I am trying to merge 100+ NDBC buoy netcdf datasets, where each file has an associated latitude and longitude, into one netcdf data set. When I use cdo
or ncrcat
I get a combined dataset but it only takes the latitude and longitude coordinates from the first station NetCDF file. Also, not sure if possible but the station name (five digits) is in the attributes of each station file and that is lost as well upon combining, whereas I would hope to carry on each individual station name somehow in the combined file.
Ideally, this is what I am wanting:
- Fully merged NetCDF file.
- All lats and lons carried over corresponding to the variables for each station.
- Somehow append a new data variable to the merged dataset to read in the station name attribute valuable for each station NetCDF file.
- The time steps vary from every 10 min, 30 min, and hourly.
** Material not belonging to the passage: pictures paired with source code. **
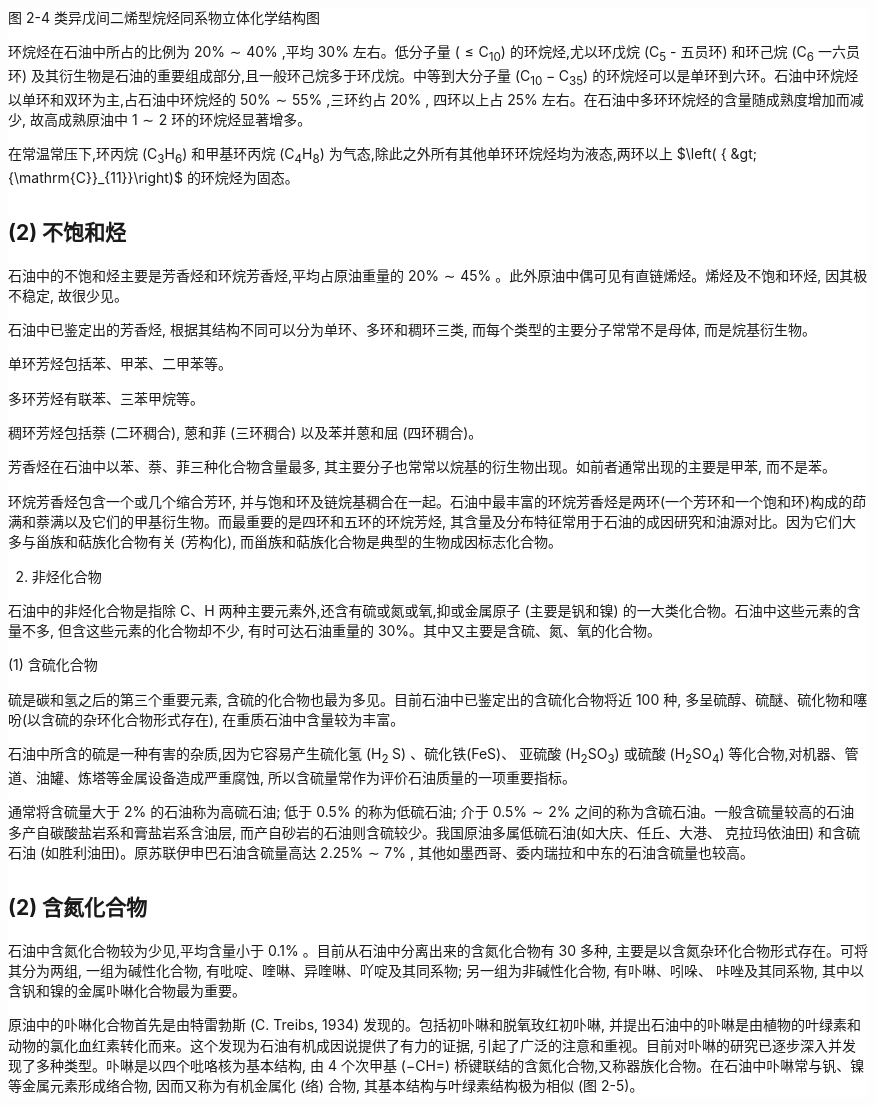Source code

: 图 2-4 类异戊间二烯型烷烃同系物立体化学结构图

<div>

</div>

环烷烃在石油中所占的比例为 ${20}\%  \sim  {40}\%$ ,平均 ${30}\%$ 左右。低分子量 $\left( { \leq  {\mathrm{C}}_{10}}\right)$ 的环烷烃,尤以环戊烷 $\left( {\mathrm{C}}_{5}\right.$ - 五员环) 和环己烷 $\left( {\mathrm{C}}_{6}\right.$ 一六员环) 及其衍生物是石油的重要组成部分,且一般环己烷多于环戊烷。中等到大分子量 $\left( {{\mathrm{C}}_{10} - {\mathrm{C}}_{35}}\right)$ 的环烷烃可以是单环到六环。石油中环烷烃以单环和双环为主,占石油中环烷烃的 ${50}\%  \sim  {55}\%$ ,三环约占 ${20}\%$ , 四环以上占 25% 左右。在石油中多环环烷烃的含量随成熟度增加而减少, 故高成熟原油中 $1 \sim  2$ 环的环烷烃显著增多。

在常温常压下,环丙烷 $\left( {{\mathrm{C}}_{3}{\mathrm{H}}_{6}}\right)$ 和甲基环丙烷 $\left( {{\mathrm{C}}_{4}{\mathrm{H}}_{8}}\right)$ 为气态,除此之外所有其他单环环烷烃均为液态,两环以上 $\left( { &gt; {\mathrm{C}}_{11}}\right)$ 的环烷烃为固态。

## (2) 不饱和烃

石油中的不饱和烃主要是芳香烃和环烷芳香烃,平均占原油重量的 ${20}\%  \sim  {45}\%$ 。此外原油中偶可见有直链烯烃。烯烃及不饱和环烃, 因其极不稳定, 故很少见。

石油中已鉴定出的芳香烃, 根据其结构不同可以分为单环、多环和稠环三类, 而每个类型的主要分子常常不是母体, 而是烷基衍生物。

单环芳烃包括苯、甲苯、二甲苯等。

多环芳烃有联苯、三苯甲烷等。

稠环芳烃包括萘 (二环稠合), 蒽和菲 (三环稠合) 以及苯并蒽和屈 (四环稠合)。

芳香烃在石油中以苯、萘、菲三种化合物含量最多, 其主要分子也常常以烷基的衍生物出现。如前者通常出现的主要是甲苯, 而不是苯。

环烷芳香烃包含一个或几个缩合芳环, 并与饱和环及链烷基稠合在一起。石油中最丰富的环烷芳香烃是两环(一个芳环和一个饱和环)构成的茚满和萘满以及它们的甲基衍生物。而最重要的是四环和五环的环烷芳烃, 其含量及分布特征常用于石油的成因研究和油源对比。因为它们大多与甾族和萜族化合物有关 (芳构化), 而甾族和萜族化合物是典型的生物成因标志化合物。

2. 非烃化合物

石油中的非烃化合物是指除 $\mathrm{C}\text{、}\mathrm{H}$ 两种主要元素外,还含有硫或氮或氧,抑或金属原子 (主要是钒和镍) 的一大类化合物。石油中这些元素的含量不多, 但含这些元素的化合物却不少, 有时可达石油重量的 30%。其中又主要是含硫、氮、氧的化合物。

(1) 含硫化合物

硫是碳和氢之后的第三个重要元素, 含硫的化合物也最为多见。目前石油中已鉴定出的含硫化合物将近 100 种, 多呈硫醇、硫醚、硫化物和噻吩(以含硫的杂环化合物形式存在), 在重质石油中含量较为丰富。

石油中所含的硫是一种有害的杂质,因为它容易产生硫化氢 $\left( {{\mathrm{H}}_{2}\mathrm{\;S}}\right)$ 、硫化铁(FeS)、 亚硫酸 $\left( {{\mathrm{H}}_{2}{\mathrm{{SO}}}_{3}}\right)$ 或硫酸 $\left( {{\mathrm{H}}_{2}{\mathrm{{SO}}}_{4}}\right)$ 等化合物,对机器、管道、油罐、炼塔等金属设备造成严重腐蚀, 所以含硫量常作为评价石油质量的一项重要指标。

通常将含硫量大于 $2\%$ 的石油称为高硫石油; 低于 ${0.5}\%$ 的称为低硫石油; 介于 ${0.5}\%  \sim  2\%$ 之间的称为含硫石油。一般含硫量较高的石油多产自碳酸盐岩系和膏盐岩系含油层, 而产自砂岩的石油则含硫较少。我国原油多属低硫石油(如大庆、任丘、大港、 克拉玛依油田) 和含硫石油 (如胜利油田)。原苏联伊申巴石油含硫量高达 ${2.25}\%  \sim  7\%$ , 其他如墨西哥、委内瑞拉和中东的石油含硫量也较高。

## (2) 含氮化合物

石油中含氮化合物较为少见,平均含量小于 ${0.1}\%$ 。目前从石油中分离出来的含氮化合物有 30 多种, 主要是以含氮杂环化合物形式存在。可将其分为两组, 一组为碱性化合物, 有吡啶、喹啉、异喹啉、吖啶及其同系物; 另一组为非碱性化合物, 有卟啉、吲哚、 咔唑及其同系物, 其中以含钒和镍的金属卟啉化合物最为重要。

原油中的卟啉化合物首先是由特雷勃斯 (C. Treibs, 1934) 发现的。包括初卟啉和脱氧玫红初卟啉, 并提出石油中的卟啉是由植物的叶绿素和动物的氯化血红素转化而来。这个发现为石油有机成因说提供了有力的证据, 引起了广泛的注意和重视。目前对卟啉的研究已逐步深入并发现了多种类型。卟啉是以四个吡咯核为基本结构, 由 4 个次甲基 $\left( {-\mathrm{{CH}} = }\right)$ 桥键联结的含氮化合物,又称器族化合物。在石油中卟啉常与钒、镍等金属元素形成络合物, 因而又称为有机金属化 (络) 合物, 其基本结构与叶绿素结构极为相似 (图 2-5)。

<div>
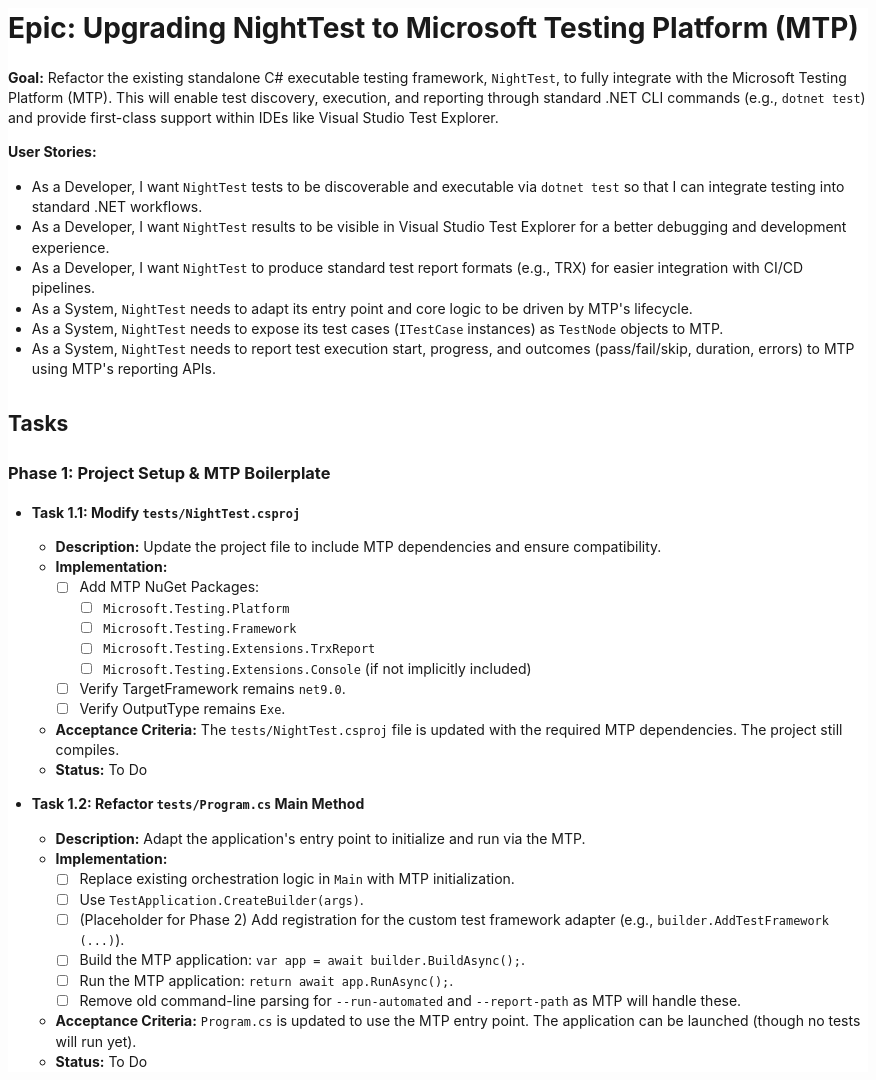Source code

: # Epic: Upgrading NightTest to Microsoft Testing Platform (MTP)

**Goal:** Refactor the existing standalone C# executable testing framework, `NightTest`, to fully integrate with the Microsoft Testing Platform (MTP). This will enable test discovery, execution, and reporting through standard .NET CLI commands (e.g., `dotnet test`) and provide first-class support within IDEs like Visual Studio Test Explorer.

**User Stories:**

- As a Developer, I want `NightTest` tests to be discoverable and executable via `dotnet test` so that I can integrate testing into standard .NET workflows.
- As a Developer, I want `NightTest` results to be visible in Visual Studio Test Explorer for a better debugging and development experience.
- As a Developer, I want `NightTest` to produce standard test report formats (e.g., TRX) for easier integration with CI/CD pipelines.
- As a System, `NightTest` needs to adapt its entry point and core logic to be driven by MTP's lifecycle.
- As a System, `NightTest` needs to expose its test cases (`ITestCase` instances) as `TestNode` objects to MTP.
- As a System, `NightTest` needs to report test execution start, progress, and outcomes (pass/fail/skip, duration, errors) to MTP using MTP's reporting APIs.

## Tasks

### Phase 1: Project Setup & MTP Boilerplate

- **Task 1.1: Modify `tests/NightTest.csproj`**
  - **Description:** Update the project file to include MTP dependencies and ensure compatibility.
  - **Implementation:**
    - [ ] Add MTP NuGet Packages:
      - [ ] `Microsoft.Testing.Platform`
      - [ ] `Microsoft.Testing.Framework`
      - [ ] `Microsoft.Testing.Extensions.TrxReport`
      - [ ] `Microsoft.Testing.Extensions.Console` (if not implicitly included)
    - [ ] Verify TargetFramework remains `net9.0`.
    - [ ] Verify OutputType remains `Exe`.
  - **Acceptance Criteria:** The `tests/NightTest.csproj` file is updated with the required MTP dependencies. The project still compiles.
  - **Status:** To Do

- **Task 1.2: Refactor `tests/Program.cs` Main Method**
  - **Description:** Adapt the application's entry point to initialize and run via the MTP.
  - **Implementation:**
    - [ ] Replace existing orchestration logic in `Main` with MTP initialization.
    - [ ] Use `TestApplication.CreateBuilder(args)`.
    - [ ] (Placeholder for Phase 2) Add registration for the custom test framework adapter (e.g., `builder.AddTestFramework(...)`).
    - [ ] Build the MTP application: `var app = await builder.BuildAsync();`.
    - [ ] Run the MTP application: `return await app.RunAsync();`.
    - [ ] Remove old command-line parsing for `--run-automated` and `--report-path` as MTP will handle these.
  - **Acceptance Criteria:** `Program.cs` is updated to use the MTP entry point. The application can be launched (though no tests will run yet).
  - **Status:** To Do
Need these all aligned so they need to be resampled and average to every 3 hours.
Here is one of the buoy NetCDF station datasets to see how it is structured: https://dods.ndbc.noaa.gov/thredds/fileServer/data/stdmet/41004/41004h9999.nc
Or, reading it through xarray produces:
<xarray.Dataset>
Dimensions: (latitude: 1, longitude: 1, time: 48)
Coordinates:
* time (time) datetime64[ns] 2021-04-01T00:50:00 ... 20...
* latitude (latitude) float32 31.4
* longitude (longitude) float32 -80.87
Data variables: (12/13)
wind_dir (time, latitude, longitude) float64 ...
wind_spd (time, latitude, longitude) float32 ...
gust (time, latitude, longitude) float32 ...
wave_height (time, latitude, longitude) float32 ...
dominant_wpd (time, latitude, longitude) timedelta64[ns] ...
average_wpd (time, latitude, longitude) timedelta64[ns] ...
... ...
air_pressure (time, latitude, longitude) float32 ...
air_temperature (time, latitude, longitude) float32 ...
sea_surface_temperature (time, latitude, longitude) float32 ...
dewpt_temperature (time, latitude, longitude) float32 ...
visibility (time, latitude, longitude) float32 ...
water_level (time, latitude, longitude) float32 ...
Attributes:
institution: NOAA National Data Buoy Center and Participators in Data As...
url: http://dods.ndbc.noaa.gov
quality: Automated QC checks with manual editing and comprehensive m...
conventions: COARDS
station: 41008
comment: GRAYS REEF - 40 NM Southeast of Savannah, GA
location: 31.400 N 80.866 W
I have tried converting to a pandas dataframe and writing to hdf5 file format but it is not easily manipulatable for much once the hdf5 is created. I also have not much experience working with hdf5 files compared to xarray and netcdf (was reusing a premade script which is why output was hdf5).
I've tried xarray.mf_dataset()
which works but resulted in a 4 GB+ file when it should be around 100 MB and I also still had the issue of not keeping station name attribute data. I would prefer for this to be done in python (having issues using cdo
and nco
in Python currently) but can also run these commands from bash without issues.
If any more info is needed, please let me know.